+++ Material shown
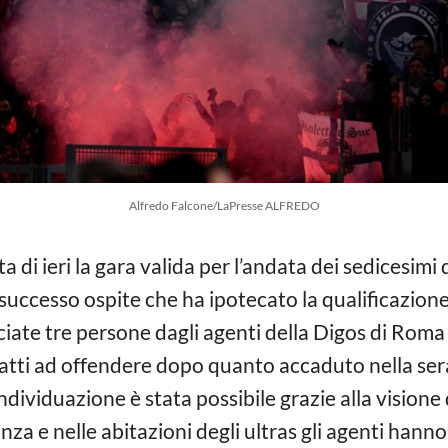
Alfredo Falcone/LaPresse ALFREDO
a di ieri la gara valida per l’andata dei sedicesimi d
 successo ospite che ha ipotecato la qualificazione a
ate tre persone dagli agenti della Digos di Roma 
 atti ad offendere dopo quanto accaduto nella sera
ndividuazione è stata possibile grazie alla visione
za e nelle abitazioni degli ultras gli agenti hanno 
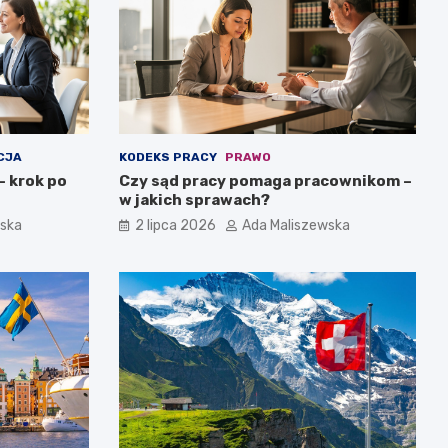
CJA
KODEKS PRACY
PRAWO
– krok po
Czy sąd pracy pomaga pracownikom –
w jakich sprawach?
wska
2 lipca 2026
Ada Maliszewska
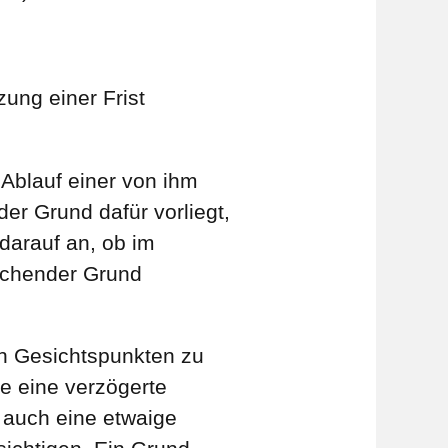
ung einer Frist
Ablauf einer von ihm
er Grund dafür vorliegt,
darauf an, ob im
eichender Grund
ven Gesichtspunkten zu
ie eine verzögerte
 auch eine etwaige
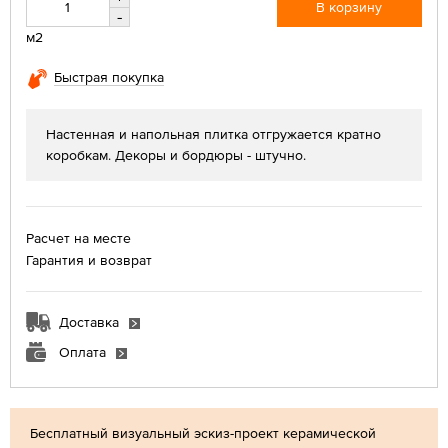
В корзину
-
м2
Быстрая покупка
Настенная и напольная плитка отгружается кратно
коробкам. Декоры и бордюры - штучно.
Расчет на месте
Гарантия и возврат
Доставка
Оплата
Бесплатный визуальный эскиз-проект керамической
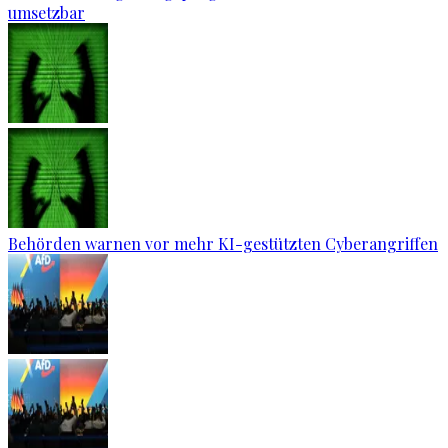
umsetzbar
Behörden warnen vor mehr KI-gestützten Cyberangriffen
++++++
Problem details = The expected answer is the lines from the one that has "eichender Grund" to the end of the listing, transcribed exactly, with pictures left out and no other line added.

Answer section =
eichender Grund
ven Gesichtspunkten zu
ie eine verzögerte
 auch eine etwaige
В корзину
-
м2
Быстрая покупка
Настенная и напольная плитка отгружается кратно
коробкам. Декоры и бордюры - штучно.
Расчет на месте
Гарантия и возврат
Доставка
Оплата
Бесплатный визуальный эскиз-проект керамической
umsetzbar
Behörden warnen vor mehr KI-gestützten Cyberangriffen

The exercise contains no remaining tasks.